Acórdão nº 0031448 de Court of Appeal of Porto (Portugal), 11 de Janeiro de 2001
Magistrado Responsável | MOREIRA ALVES |
Data da Resolução | 11 de Janeiro de 2001 |
Emissor | Court of Appeal of Porto (Portugal) |
Acordam no Tribunal da Relação do Porto: Relatório Daniel .…….., intentou no Tribunal de Círculo de Chaves a presente acção declarativa de condenação, com processo ordinário contra o Banco A, alegando em resumo: - O A. é dono e portador do cheque nº………, sacado por Hilário ………, sob a conta nº….….. de que é titular no banco R. -agência de Guimarães- .
- Tal cheque tem a indicação de ter sido emitido em 10/11/95 com o valor nominal de 4.908.000$00, pagável à ordem de "……… - Agência de Câmbios S.A." a qual por sua vez o endossou ao A. em pagamento da quantia que lhe era devida no quadro de relações comerciais que mantinham.
- O referido cheque foi visado em 10/11/95 pelo R.
- O A. aceitou o endosso do cheque por este se encontrar visado e na convicção que, por isso, estava assegurado o pagamento da quantia titulada.
- Veio, porém, a ser recusado o pagamento do cheque, por ter sido falsificado.
- De facto, o cheque em causa, quando foi visado pelo Réu estava passado pelo valor de 3.900$00 e a favor de outro beneficiário, sofrendo falsificação após a aposição do visto e a entrega à ".…….. Agência de Câmbios S.A.".

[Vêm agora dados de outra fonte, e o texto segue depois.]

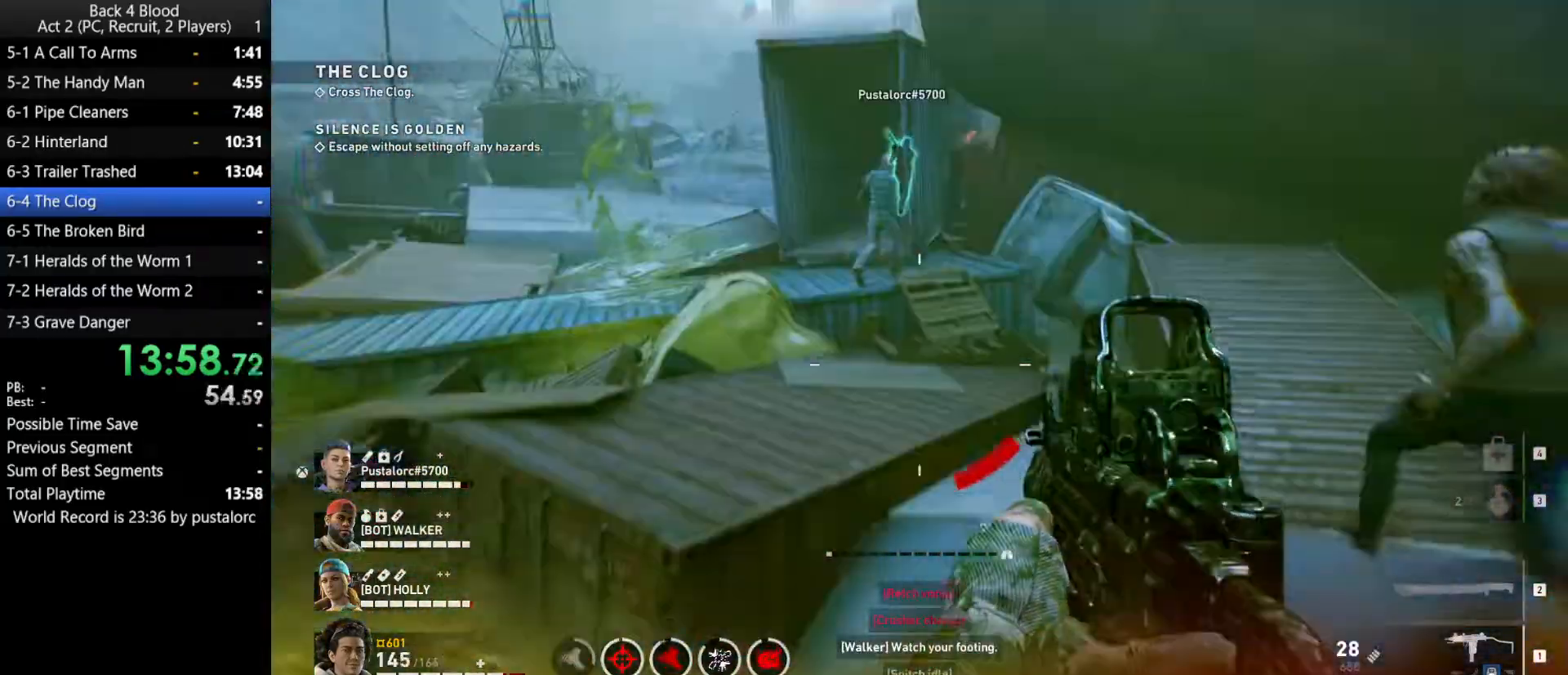
{"keys": ["w"], "mouse": [], "events": [[133, "space", "up"]]}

- De acordo com a prática bancária em Portugal e segundo as regras das próprias instituições bancárias, incluindo do R., a aposição do visto num cheque pretende informar acerca da existência de provisão na data do visto e de que essa provisão fica cativa sob responsabilidade do sacado e afecta ao pagamento desse cheque.
- Ainda de acordo com aquela prática e regras, o acto de "visar" um cheque é rodeado de medidas destinadas a evitar a falsificação do cheque, daí que esteja estabelecido que os espaços em branco antes e depois das quantias em numerário e por extenso (pelo menos, no extenso) devam ser inutilizados por traço contínuo, e uma cautela acrescida deve mesmo levar o banco a acrescentar, a par do escrito visado, com idêntica letra, por cima do cheque, uma vez mais o valor do cheque visado.
- Tais regras são sancionadas pelo Banco de Portugal.
- A Ré não teve essas cautelas, já que nem sequer inutilizou os espaços em branco, o que permitiu ou pelo menos favoreceu as circunstâncias que permitiram a ulterior falsificação do cheque.
- Agiu, pois, o R. de forma negligente e ficou obrigada a indemnizar o A. pelos prejuízos sofridos nos termos do art. 483º do C.C.
Citado o R. veio contestar, defendendo-se por excepção (caso julgado) e por impugnação, como consta de fls. 15 e seg.
Houve Réplica Na audiência preliminar, não tendo sido possível a conciliação das partes, foi proferido despacho saneador, no âmbito do qual se julgou improcedente a excepção de caso julgado do deduzido pelo banco R.
Fixaram-se os factos assentes e organizou-se a base instrutória.
Realizada a audiência de discussão e julgamento, foi lida a decisão sobre a matéria de facto que não sofreu reclamações.
Foi, de seguida, proferida sentença que julgou procedente a acção, condenando o banco R. a pagar ao A. o valor do cheque em questão, ou seja, 4.908.000$00.
É desta decisão que recorreu o R., recurso esse que veio a ser admitido como de apelação e com efeito suspensivo.
Conclusões Apresentadas tempestivas alegações formulou o apelante as seguintes conclusões: 1º- As alíneas u) e x) dos factos assentes respeitam a matéria que só pode ser provada por documento (regras do Banco de Portugal); 2º- O aviso circular do Banco de Portugal junto pelo apelado e que suporta tais factos apenas determina que "na zona do extenso qualquer espaço em branco, deve ser inutilizado completamente a traço contínuo".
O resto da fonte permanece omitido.